Label Pandas DataFrame of data points with LFs.
Args:
df: Pandas DataFrame containing data points to be labeled by LFs.
progress_bar: Display a progress bar.
fault_tolerant: Output -1 if LF execution fails.
return_meta: Return metadata from apply call.
Returns:
Matrix of labels emitted by LFs (shape [n_examples, n_lfs]).

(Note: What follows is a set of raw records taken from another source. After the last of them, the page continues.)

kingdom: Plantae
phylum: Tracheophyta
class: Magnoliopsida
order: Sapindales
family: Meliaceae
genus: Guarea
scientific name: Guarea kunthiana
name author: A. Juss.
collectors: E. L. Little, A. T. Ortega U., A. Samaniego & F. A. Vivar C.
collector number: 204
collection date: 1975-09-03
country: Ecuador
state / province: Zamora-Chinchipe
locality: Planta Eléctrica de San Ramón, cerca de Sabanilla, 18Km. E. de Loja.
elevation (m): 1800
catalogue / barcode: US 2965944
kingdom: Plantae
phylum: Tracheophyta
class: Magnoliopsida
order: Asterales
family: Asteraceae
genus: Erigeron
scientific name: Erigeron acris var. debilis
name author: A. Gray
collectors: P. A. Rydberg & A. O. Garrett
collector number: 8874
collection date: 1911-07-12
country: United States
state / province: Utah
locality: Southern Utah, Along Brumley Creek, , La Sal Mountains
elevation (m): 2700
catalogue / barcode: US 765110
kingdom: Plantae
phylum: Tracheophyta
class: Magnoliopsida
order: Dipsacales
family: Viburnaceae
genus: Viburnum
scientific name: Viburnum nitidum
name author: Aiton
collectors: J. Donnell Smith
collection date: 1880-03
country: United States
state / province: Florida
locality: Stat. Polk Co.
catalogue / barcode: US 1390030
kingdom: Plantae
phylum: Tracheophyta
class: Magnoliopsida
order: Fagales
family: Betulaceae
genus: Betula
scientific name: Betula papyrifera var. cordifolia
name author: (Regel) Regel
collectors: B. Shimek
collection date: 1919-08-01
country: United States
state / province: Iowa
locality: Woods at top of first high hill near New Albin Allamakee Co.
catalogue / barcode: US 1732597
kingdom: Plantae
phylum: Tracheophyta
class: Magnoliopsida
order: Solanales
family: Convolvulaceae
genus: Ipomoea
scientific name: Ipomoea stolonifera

Optionally, ApplierMetadata with fault counts.
"""
Import
from snorkel.labeling import PandasLFApplier
I/O Contract
Inputs
| Name | Type | Required | Description |
|---|---|---|---|
| lfs | List[LabelingFunction] | Yes | List of labeling functions (passed to constructor) |
| df | pd.DataFrame | Yes | DataFrame where each row is a data point |
| progress_bar | bool | No | Display tqdm progress bar (default True) |
| fault_tolerant | bool | No | Return -1 on LF errors instead of raising (default False) |
| return_meta | bool | No | Return ApplierMetadata with fault counts (default False) |
Outputs
| Name | Type | Description |
|---|---|---|
| L | np.ndarray | Label matrix of shape [n_examples, n_lfs] with values in {-1, 0, ..., k-1} |
| metadata | ApplierMetadata | Optional; contains fault_counts dict mapping LF names to error counts |
Usage Examples
Basic Application
import pandas as pd
from snorkel.labeling import PandasLFApplier, labeling_function
ABSTAIN = -1
SPAM = 1
@labeling_function()
def lf_contains_buy(x):
return SPAM if "buy" in x.text.lower() else ABSTAIN
@labeling_function()
def lf_short_text(x):
return SPAM if len(x.text.split()) < 5 else ABSTAIN
# Create applier and apply to data
applier = PandasLFApplier(lfs=[lf_contains_buy, lf_short_text])
df = pd.DataFrame({"text": ["Buy now!", "Hello world", "Limited offer buy today"]})
L_train = applier.apply(df=df)
print(L_train.shape) # (3, 2)
print(L_train)
# array([[ 1, 1],
# [-1, -1],
# [ 1, -1]])
Fault-Tolerant Application
# Apply with fault tolerance (LF errors return -1 instead of raising)
L_train, meta = applier.apply(
df=df,
fault_tolerant=True,
return_meta=True,
)
# Check if any LFs had errors
print(meta.fault_counts) # {'lf_contains_buy': 0, 'lf_short_text': 0}